6) Various — “Go Ahead, Copy This Noise” — Should I take shit for being on this double-disc compilation of Southern Illinois noise artists and later putting it in my year-end list? Please. I’ve got two tracks in Dictaphonia as well, and I’m not even blushing. It’s true, I may have no ethics– but that doesn’t mean this isn’t a kick-ass collection. Plus, you just know it’s going to be a collectible someday, most likely re-released on some Dutch label with intense liner notes and a wooden box. That thing’s going to be expensive too, and you’d have to hunt for it on eBay. Better just download this one now, and save yourself the hassle.
7) Neil Rolnick — “The Economic Engine” — This is why I always present my list in “no particular order.” Clearly, my noise activities aren’t any threat to Rolnick’s absolute ability to command my stereo for days at a time. On his third release for Innova, Rolnick presents a compelling four-part picture of modern China, and it’s a set of works that really gets me excited to have heard them. It doesn’t hurt that this is fertile material for intellectual consideration as well– it ought to at least hold me until Rolnick’s next offering.
8) Renato Rinaldi — “We Shall Overtone” — My favorite unexpected noise of the year, and rather strange stuff to boot… well, strange enough that even Last Visible Dog doesn’t quite know how to describe it. If you were excited about the potential (somewhat) unrealized in their Yermo release, you’ll really dig this disc, which is firing away on all cylinders towards destinations unknown. Recommended for adventurers.
9) Chefkirk & Ironing — “Notorious” — Ironing’s tape delirium goes surprisingly well with the spare no-input mixer contributions from Chefkirk, much more so that I would have expected.

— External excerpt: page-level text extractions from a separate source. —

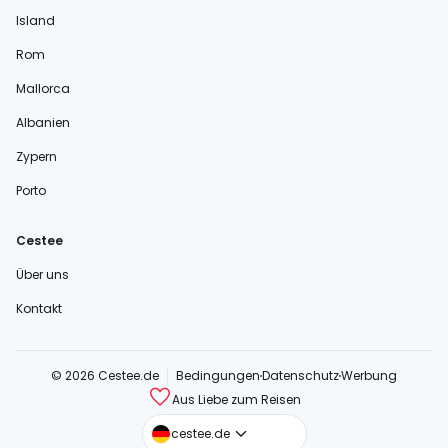
Island
Rom
Mallorca
Albanien
Zypern
Porto
Cestee
Über uns
Kontakt
© 2026 Cestee.de
Bedingungen
Datenschutz
Werbung
Aus Liebe zum Reisen
cestee.com
cestee.de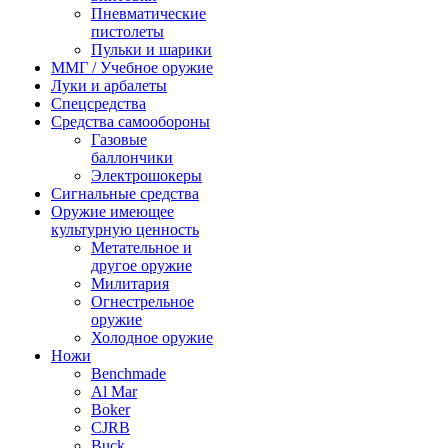
Пневматические
пистолеты
Пульки и шарики
ММГ / Учебное оружие
Луки и арбалеты
Спецсредства
Средства самообороны
Газовые
баллончики
Электрошокеры
Сигнальные средства
Оружие имеющее
культурную ценность
Метательное и
другое оружие
Милитария
Огнестрельное
оружие
Холодное оружие
Ножи
Benchmade
Al Mar
Boker
CJRB
Buck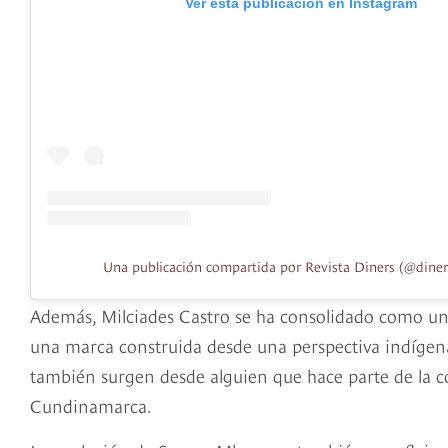
Ver esta publicación en Instagram
Una publicación compartida por Revista Diners (@diner
Además, Milciades Castro se ha consolidado como una
una marca construida desde una perspectiva indígena
también surgen desde alguien que hace parte de la c
Cundinamarca.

This is the Hymns label’s second entry in my Neat-O lists, so consider it your heads-up for picking yourself up a copy of this one– you’ll be happy you took my advice.

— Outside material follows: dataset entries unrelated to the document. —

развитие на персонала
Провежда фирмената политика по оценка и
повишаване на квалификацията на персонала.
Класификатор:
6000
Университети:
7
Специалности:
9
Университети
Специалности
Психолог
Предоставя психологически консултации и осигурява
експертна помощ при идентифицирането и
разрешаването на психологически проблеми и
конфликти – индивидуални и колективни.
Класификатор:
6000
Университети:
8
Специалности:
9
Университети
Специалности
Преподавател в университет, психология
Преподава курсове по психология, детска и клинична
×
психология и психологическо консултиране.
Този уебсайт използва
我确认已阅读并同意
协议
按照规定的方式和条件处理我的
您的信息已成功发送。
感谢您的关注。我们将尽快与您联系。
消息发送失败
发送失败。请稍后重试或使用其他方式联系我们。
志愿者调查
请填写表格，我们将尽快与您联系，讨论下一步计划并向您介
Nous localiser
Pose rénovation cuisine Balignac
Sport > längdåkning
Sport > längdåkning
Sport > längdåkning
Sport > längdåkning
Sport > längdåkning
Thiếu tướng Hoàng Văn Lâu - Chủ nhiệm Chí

10) Matt Weston — “Seasick Blackout” — I haven’t been this excited about an EP since… well, I don’t know when. I’ll grant you that I’m a bit manic, but my sustained interest usually means I’m on track. “Seasick Blackout” has got me riveted, and I’ve played it for anyone I can corner with a speaker and 20 minutes to spare. If I beat you over the head with one release this year, it’s this one– so go get it, and buy an extra for a friend.
11) Eyes Like Saucers — “Parmalee, Tribute to a Dog” — This one might be a bit time-weighted, I’ll admit. It’s hard to tell whether or not I would have still been hot on this one if it had come out in January, but that’s the nature of chronology, eh? Regardless, I’ve dug enough of Eyes Like Saucers to know that I continually enjoy his lo-key improvisations, particularly so for their spare aesthetic and highly-individual sense of direction. I also note that it’s a disc that I’ve been returning to on a regular basis, which is always a plus.

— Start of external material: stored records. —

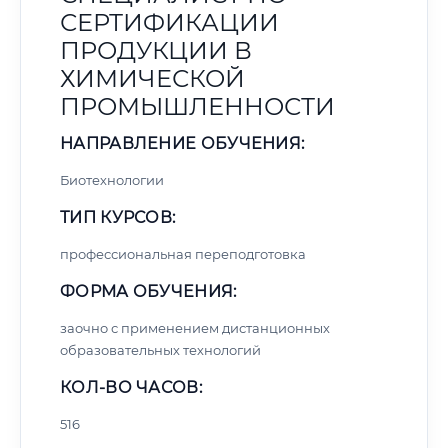
СЕРТИФИКАЦИИ
ПРОДУКЦИИ В
ХИМИЧЕСКОЙ
ПРОМЫШЛЕННОСТИ
НАПРАВЛЕНИЕ ОБУЧЕНИЯ:
Биотехнологии
ТИП КУРСОВ:
профессиональная переподготовка
ФОРМА ОБУЧЕНИЯ:
заочно с применением дистанционных
образовательных технологий
КОЛ-ВО ЧАСОВ:
516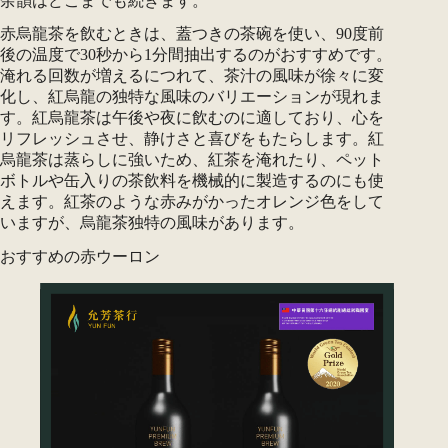
余韻はどこまでも続きます。
赤烏龍茶を飲むときは、蓋つきの茶碗を使い、90度前
後の温度で30秒から1分間抽出するのがおすすめです。
淹れる回数が増えるにつれて、茶汁の風味が徐々に変
化し、紅烏龍の独特な風味のバリエーションが現れま
す。紅烏龍茶は午後や夜に飲むのに適しており、心を
リフレッシュさせ、静けさと喜びをもたらします。紅
烏龍茶は蒸らしに強いため、紅茶を淹れたり、ペット
ボトルや缶入りの茶飲料を機械的に製造するのにも使
えます。紅茶のような赤みがかったオレンジ色をして
いますが、烏龍茶独特の風味があります。
おすすめの赤ウーロン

12) Various — “Zelphabet” — I mentioned GX Jupitter-Larsen’s ongoing series of 27 noise releases last year, and I meant it when I said they were worth your while. They’re on the “I” volume now, and I’d feel bad if I didn’t mention to you all again how much this series has consistently maintained my interest and my respect. If you’re missing out on these, get your shit together before any of them sell out. Don’t say I didn’t warn you!